── Données fournies ──

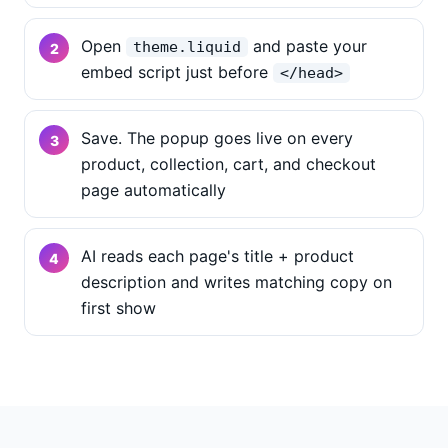
Open
and paste your
theme.liquid
embed script just before
</head>
Save. The popup goes live on every
product, collection, cart, and checkout
page automatically
AI reads each page's title + product
description and writes matching copy on
first show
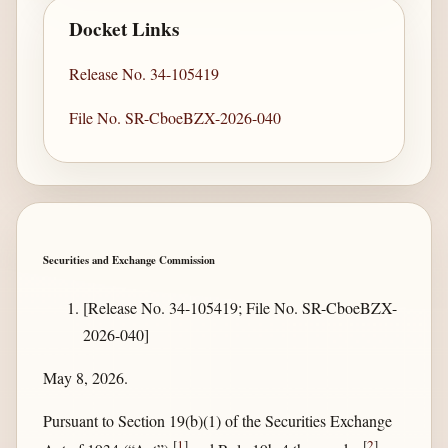
Docket Links
Release No. 34-105419
File No. SR-CboeBZX-2026-040
Securities and Exchange Commission
[Release No. 34-105419; File No. SR-CboeBZX-
2026-040]
May 8, 2026.
Pursuant to Section 19(b)(1) of the Securities Exchange
[
1
]
[
2
]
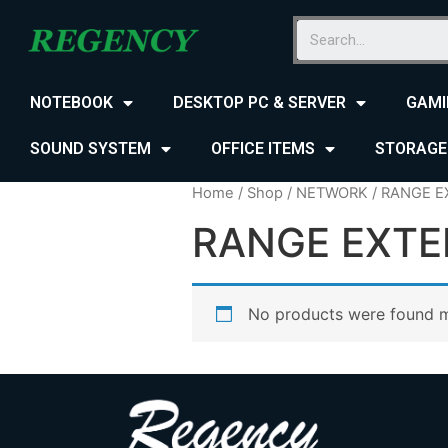
NOTEBOOK
DESKTOP PC & SERVER
GAMI
SOUND SYSTEM
OFFICE ITEMS
STORAGE
Home
/
Shop
/
NETWORK
/ RANGE 
RANGE EXT
No products were found m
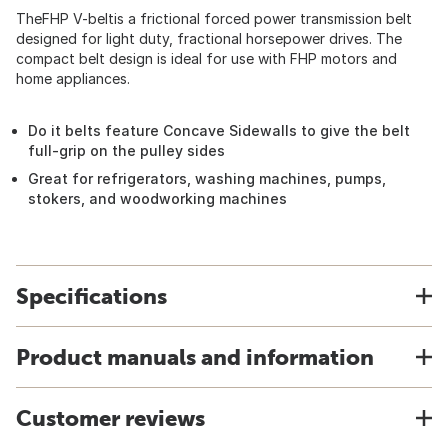
TheFHP V-beltis a frictional forced power transmission belt
designed for light duty, fractional horsepower drives. The
compact belt design is ideal for use with FHP motors and
home appliances.
Do it belts feature Concave Sidewalls to give the belt
full-grip on the pulley sides
Great for refrigerators, washing machines, pumps,
stokers, and woodworking machines
Specifications
Product manuals and information
Customer reviews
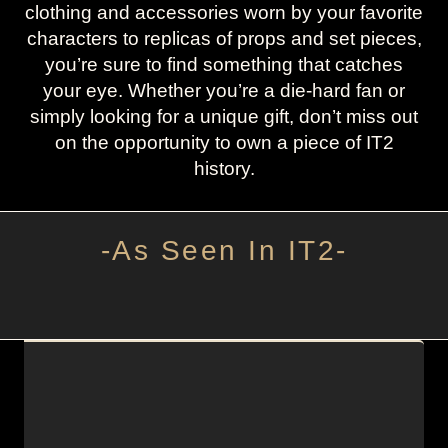
clothing and accessories worn by your favorite
characters to replicas of props and set pieces,
you’re sure to find something that catches
your eye. Whether you’re a die-hard fan or
simply looking for a unique gift, don’t miss out
on the opportunity to own a piece of IT2
history.
-As Seen In IT2-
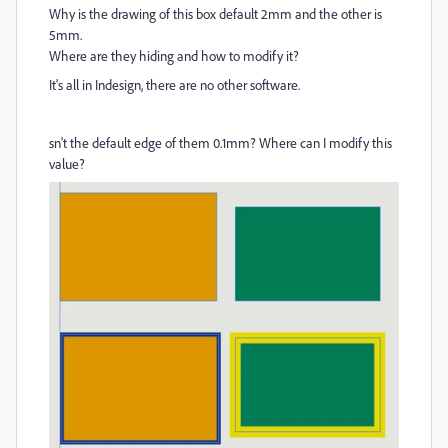
Why is the drawing of this box default 2mm and the other is
5mm.
Where are they hiding and how to modify it?
It's all in Indesign, there are no other software.
sn't the default edge of them 0.1mm? Where can I modify this
value?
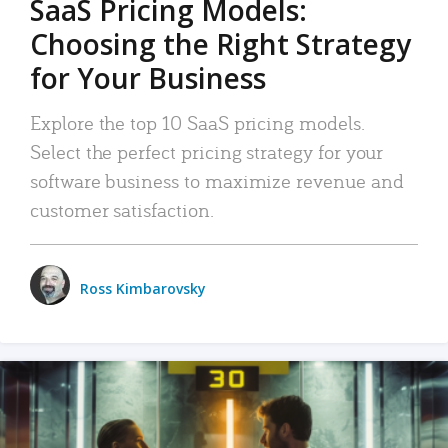
SaaS Pricing Models:
Choosing the Right Strategy
for Your Business
Explore the top 10 SaaS pricing models.
Select the perfect pricing strategy for your
software business to maximize revenue and
customer satisfaction.
Ross Kimbarovsky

───

■ Consigne ■
Reproduisez à l'identique, ligne par ligne, l'intégralité du texte des données ci-dessus. Omettez les mentions d'image.

■ Votre réponse ■
Open
and paste your
theme.liquid
embed script just before
</head>
Save. The popup goes live on every
product, collection, cart, and checkout
page automatically
AI reads each page's title + product
description and writes matching copy on
first show
Docket Links
Release No. 34-105419
File No. SR-CboeBZX-2026-040
Securities and Exchange Commission
[Release No. 34-105419; File No. SR-CboeBZX-
2026-040]
May 8, 2026.
Pursuant to Section 19(b)(1) of the Securities Exchange
[
1
]
[
2
]
NOTEBOOK
DESKTOP PC & SERVER
GAMI
SOUND SYSTEM
OFFICE ITEMS
STORAGE
Home
/
Shop
/
NETWORK
/ RANGE 
RANGE EXT
No products were found m
TheFHP V-beltis a frictional forced power transmission belt
designed for light duty, fractional horsepower drives. The
compact belt design is ideal for use with FHP motors and
home appliances.
Do it belts feature Concave Sidewalls to give the belt
full-grip on the pulley sides
Great for refrigerators, washing machines, pumps,
stokers, and woodworking machines
Specifications
Product manuals and information
Customer reviews
clothing and accessories worn by your favorite
characters to replicas of props and set pieces,
you’re sure to find something that catches
your eye. Whether you’re a die-hard fan or
simply looking for a unique gift, don’t miss out
on the opportunity to own a piece of IT2
history.
-As Seen In IT2-
Why is the drawing of this box default 2mm and the other is
5mm.
Where are they hiding and how to modify it?
It's all in Indesign, there are no other software.
sn't the default edge of them 0.1mm? Where can I modify this
value?
SaaS Pricing Models:
Choosing the Right Strategy
for Your Business
Explore the top 10 SaaS pricing models.
Select the perfect pricing strategy for your
software business to maximize revenue and
customer satisfaction.
Ross Kimbarovsky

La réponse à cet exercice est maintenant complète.